YOUR OBJECTIVE:
An exact copy of every record is required.

Saved entries

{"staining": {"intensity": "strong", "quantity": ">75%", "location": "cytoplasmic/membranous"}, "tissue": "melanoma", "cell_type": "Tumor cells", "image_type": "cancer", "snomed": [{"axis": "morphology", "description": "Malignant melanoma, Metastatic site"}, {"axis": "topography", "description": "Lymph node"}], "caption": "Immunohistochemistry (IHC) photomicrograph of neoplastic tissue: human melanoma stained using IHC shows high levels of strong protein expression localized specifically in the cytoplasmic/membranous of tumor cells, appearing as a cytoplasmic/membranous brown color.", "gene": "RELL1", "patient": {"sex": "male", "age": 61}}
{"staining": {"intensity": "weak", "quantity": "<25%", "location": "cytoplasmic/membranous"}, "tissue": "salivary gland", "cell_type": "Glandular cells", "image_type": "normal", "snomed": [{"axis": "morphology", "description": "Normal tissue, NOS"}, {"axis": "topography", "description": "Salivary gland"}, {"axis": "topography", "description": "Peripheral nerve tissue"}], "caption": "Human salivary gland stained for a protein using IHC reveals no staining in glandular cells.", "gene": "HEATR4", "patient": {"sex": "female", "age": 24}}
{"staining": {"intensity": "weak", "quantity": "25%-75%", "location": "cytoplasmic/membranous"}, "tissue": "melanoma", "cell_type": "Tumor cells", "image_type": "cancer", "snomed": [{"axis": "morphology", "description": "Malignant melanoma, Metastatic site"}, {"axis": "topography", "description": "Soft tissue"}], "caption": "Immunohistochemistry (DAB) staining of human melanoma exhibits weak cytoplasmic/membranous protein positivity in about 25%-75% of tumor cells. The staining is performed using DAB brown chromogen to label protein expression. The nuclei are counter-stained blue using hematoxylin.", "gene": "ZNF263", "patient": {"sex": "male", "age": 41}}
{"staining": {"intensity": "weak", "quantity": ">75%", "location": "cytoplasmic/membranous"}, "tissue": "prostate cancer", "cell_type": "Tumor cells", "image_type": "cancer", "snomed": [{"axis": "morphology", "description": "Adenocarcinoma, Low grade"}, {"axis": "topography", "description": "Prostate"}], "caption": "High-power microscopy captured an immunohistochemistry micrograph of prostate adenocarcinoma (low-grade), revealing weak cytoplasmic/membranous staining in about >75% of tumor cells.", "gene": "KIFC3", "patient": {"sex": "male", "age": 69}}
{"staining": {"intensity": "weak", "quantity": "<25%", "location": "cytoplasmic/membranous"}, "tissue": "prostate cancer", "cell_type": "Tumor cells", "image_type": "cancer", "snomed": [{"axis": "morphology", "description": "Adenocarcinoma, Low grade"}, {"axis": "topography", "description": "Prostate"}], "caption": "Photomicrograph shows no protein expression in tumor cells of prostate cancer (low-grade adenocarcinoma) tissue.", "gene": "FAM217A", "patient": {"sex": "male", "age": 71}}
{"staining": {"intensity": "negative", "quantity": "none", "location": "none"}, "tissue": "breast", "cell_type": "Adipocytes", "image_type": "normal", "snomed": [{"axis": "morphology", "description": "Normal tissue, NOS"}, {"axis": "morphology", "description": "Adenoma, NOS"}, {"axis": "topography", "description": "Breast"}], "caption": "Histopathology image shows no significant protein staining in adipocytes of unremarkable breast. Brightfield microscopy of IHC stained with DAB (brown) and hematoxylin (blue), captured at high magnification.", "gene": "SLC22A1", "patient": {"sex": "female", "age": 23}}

YOUR RESPONSE:
{"staining": {"intensity": "strong", "quantity": ">75%", "location": "cytoplasmic/membranous"}, "tissue": "melanoma", "cell_type": "Tumor cells", "image_type": "cancer", "snomed": [{"axis": "morphology", "description": "Malignant melanoma, Metastatic site"}, {"axis": "topography", "description": "Lymph node"}], "caption": "Immunohistochemistry (IHC) photomicrograph of neoplastic tissue: human melanoma stained using IHC shows high levels of strong protein expression localized specifically in the cytoplasmic/membranous of tumor cells, appearing as a cytoplasmic/membranous brown color.", "gene": "RELL1", "patient": {"sex": "male", "age": 61}}
{"staining": {"intensity": "weak", "quantity": "<25%", "location": "cytoplasmic/membranous"}, "tissue": "salivary gland", "cell_type": "Glandular cells", "image_type": "normal", "snomed": [{"axis": "morphology", "description": "Normal tissue, NOS"}, {"axis": "topography", "description": "Salivary gland"}, {"axis": "topography", "description": "Peripheral nerve tissue"}], "caption": "Human salivary gland stained for a protein using IHC reveals no staining in glandular cells.", "gene": "HEATR4", "patient": {"sex": "female", "age": 24}}
{"staining": {"intensity": "weak", "quantity": "25%-75%", "location": "cytoplasmic/membranous"}, "tissue": "melanoma", "cell_type": "Tumor cells", "image_type": "cancer", "snomed": [{"axis": "morphology", "description": "Malignant melanoma, Metastatic site"}, {"axis": "topography", "description": "Soft tissue"}], "caption": "Immunohistochemistry (DAB) staining of human melanoma exhibits weak cytoplasmic/membranous protein positivity in about 25%-75% of tumor cells. The staining is performed using DAB brown chromogen to label protein expression. The nuclei are counter-stained blue using hematoxylin.", "gene": "ZNF263", "patient": {"sex": "male", "age": 41}}
{"staining": {"intensity": "weak", "quantity": ">75%", "location": "cytoplasmic/membranous"}, "tissue": "prostate cancer", "cell_type": "Tumor cells", "image_type": "cancer", "snomed": [{"axis": "morphology", "description": "Adenocarcinoma, Low grade"}, {"axis": "topography", "description": "Prostate"}], "caption": "High-power microscopy captured an immunohistochemistry micrograph of prostate adenocarcinoma (low-grade), revealing weak cytoplasmic/membranous staining in about >75% of tumor cells.", "gene": "KIFC3", "patient": {"sex": "male", "age": 69}}
{"staining": {"intensity": "weak", "quantity": "<25%", "location": "cytoplasmic/membranous"}, "tissue": "prostate cancer", "cell_type": "Tumor cells", "image_type": "cancer", "snomed": [{"axis": "morphology", "description": "Adenocarcinoma, Low grade"}, {"axis": "topography", "description": "Prostate"}], "caption": "Photomicrograph shows no protein expression in tumor cells of prostate cancer (low-grade adenocarcinoma) tissue.", "gene": "FAM217A", "patient": {"sex": "male", "age": 71}}
{"staining": {"intensity": "negative", "quantity": "none", "location": "none"}, "tissue": "breast", "cell_type": "Adipocytes", "image_type": "normal", "snomed": [{"axis": "morphology", "description": "Normal tissue, NOS"}, {"axis": "morphology", "description": "Adenoma, NOS"}, {"axis": "topography", "description": "Breast"}], "caption": "Histopathology image shows no significant protein staining in adipocytes of unremarkable breast. Brightfield microscopy of IHC stained with DAB (brown) and hematoxylin (blue), captured at high magnification.", "gene": "SLC22A1", "patient": {"sex": "female", "age": 23}}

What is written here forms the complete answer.